Problem to solve >> Reproduce the material below line for line without any change, leaving out the pictures.
------------------------------------------------
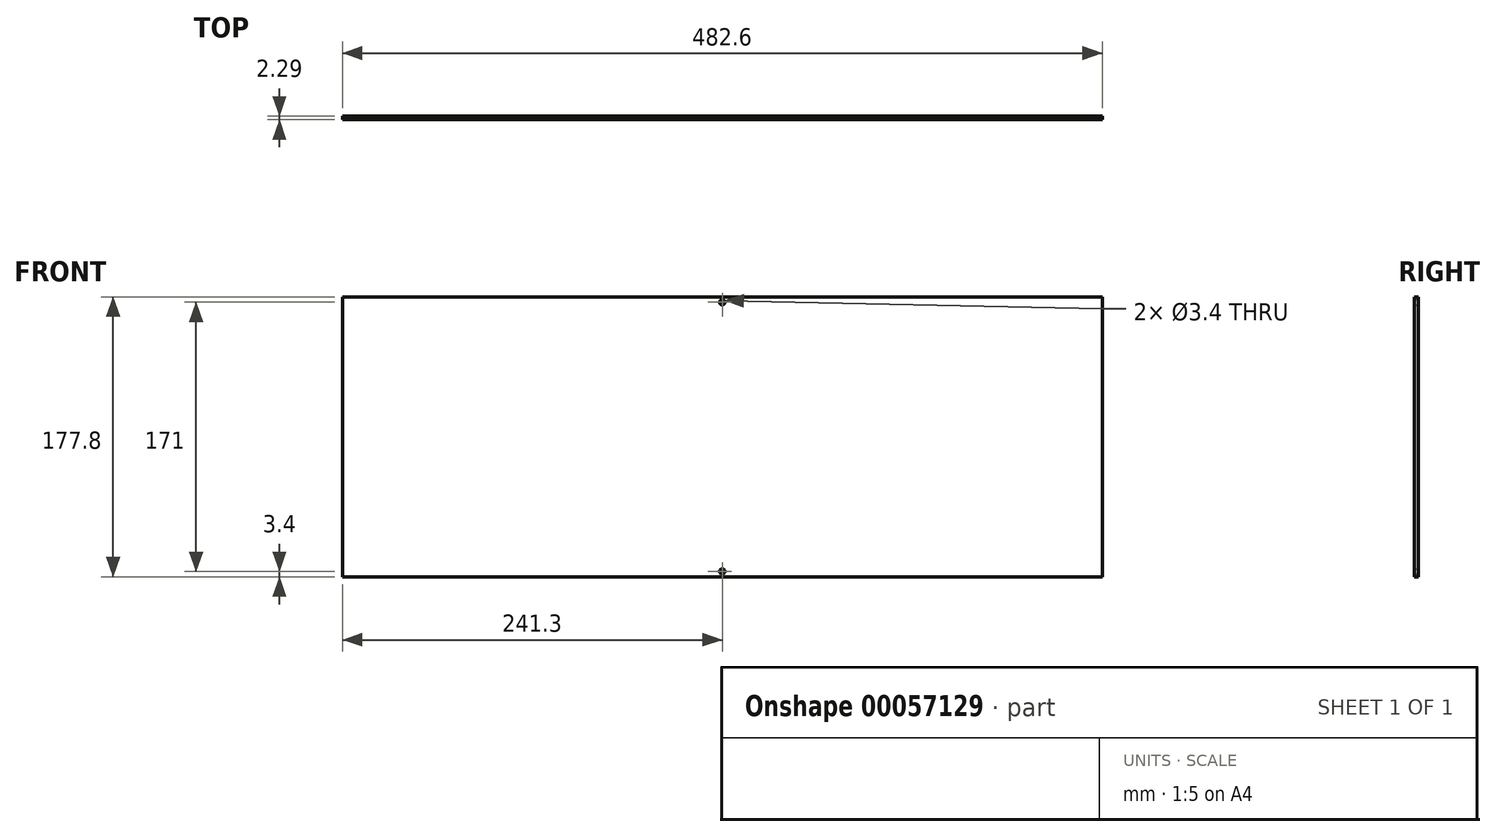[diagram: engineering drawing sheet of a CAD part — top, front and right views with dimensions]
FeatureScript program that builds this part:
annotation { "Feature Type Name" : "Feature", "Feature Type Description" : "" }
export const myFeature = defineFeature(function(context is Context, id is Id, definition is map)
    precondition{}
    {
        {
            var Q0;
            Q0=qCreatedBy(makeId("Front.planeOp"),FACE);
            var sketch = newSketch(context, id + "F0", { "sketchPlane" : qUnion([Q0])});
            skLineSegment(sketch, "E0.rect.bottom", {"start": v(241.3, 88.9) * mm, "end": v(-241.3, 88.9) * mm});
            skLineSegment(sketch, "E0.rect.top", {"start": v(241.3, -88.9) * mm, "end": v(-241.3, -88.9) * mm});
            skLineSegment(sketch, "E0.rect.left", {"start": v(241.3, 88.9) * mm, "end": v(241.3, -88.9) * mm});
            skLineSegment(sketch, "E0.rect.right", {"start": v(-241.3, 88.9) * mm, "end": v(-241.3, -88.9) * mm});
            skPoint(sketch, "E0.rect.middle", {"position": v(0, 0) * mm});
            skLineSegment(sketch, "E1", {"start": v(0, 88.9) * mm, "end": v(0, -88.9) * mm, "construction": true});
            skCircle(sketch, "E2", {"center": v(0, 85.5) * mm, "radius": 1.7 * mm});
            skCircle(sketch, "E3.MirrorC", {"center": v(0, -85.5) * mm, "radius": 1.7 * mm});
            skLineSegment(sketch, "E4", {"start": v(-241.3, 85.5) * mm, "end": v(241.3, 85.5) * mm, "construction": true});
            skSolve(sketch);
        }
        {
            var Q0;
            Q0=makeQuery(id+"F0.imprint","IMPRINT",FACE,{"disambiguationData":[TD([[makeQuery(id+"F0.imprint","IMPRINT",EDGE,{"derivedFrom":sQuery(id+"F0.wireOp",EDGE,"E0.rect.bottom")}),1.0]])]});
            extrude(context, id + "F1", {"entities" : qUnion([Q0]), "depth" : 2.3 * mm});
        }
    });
------------------------------------------------
Task result >>
[diagram: engineering drawing sheet of a CAD part — top, front and right views with dimensions]
FeatureScript program that builds this part:
annotation { "Feature Type Name" : "Feature", "Feature Type Description" : "" }
export const myFeature = defineFeature(function(context is Context, id is Id, definition is map)
    precondition{}
    {
        {
            var Q0;
            Q0=qCreatedBy(makeId("Front.planeOp"),FACE);
            var sketch = newSketch(context, id + "F0", { "sketchPlane" : qUnion([Q0])});
            skLineSegment(sketch, "E0.rect.bottom", {"start": v(241.3, 88.9) * mm, "end": v(-241.3, 88.9) * mm});
            skLineSegment(sketch, "E0.rect.top", {"start": v(241.3, -88.9) * mm, "end": v(-241.3, -88.9) * mm});
            skLineSegment(sketch, "E0.rect.left", {"start": v(241.3, 88.9) * mm, "end": v(241.3, -88.9) * mm});
            skLineSegment(sketch, "E0.rect.right", {"start": v(-241.3, 88.9) * mm, "end": v(-241.3, -88.9) * mm});
            skPoint(sketch, "E0.rect.middle", {"position": v(0, 0) * mm});
            skLineSegment(sketch, "E1", {"start": v(0, 88.9) * mm, "end": v(0, -88.9) * mm, "construction": true});
            skCircle(sketch, "E2", {"center": v(0, 85.5) * mm, "radius": 1.7 * mm});
            skCircle(sketch, "E3.MirrorC", {"center": v(0, -85.5) * mm, "radius": 1.7 * mm});
            skLineSegment(sketch, "E4", {"start": v(-241.3, 85.5) * mm, "end": v(241.3, 85.5) * mm, "construction": true});
            skSolve(sketch);
        }
        {
            var Q0;
            Q0=makeQuery(id+"F0.imprint","IMPRINT",FACE,{"disambiguationData":[TD([[makeQuery(id+"F0.imprint","IMPRINT",EDGE,{"derivedFrom":sQuery(id+"F0.wireOp",EDGE,"E0.rect.bottom")}),1.0]])]});
            extrude(context, id + "F1", {"entities" : qUnion([Q0]), "depth" : 2.3 * mm});
        }
    });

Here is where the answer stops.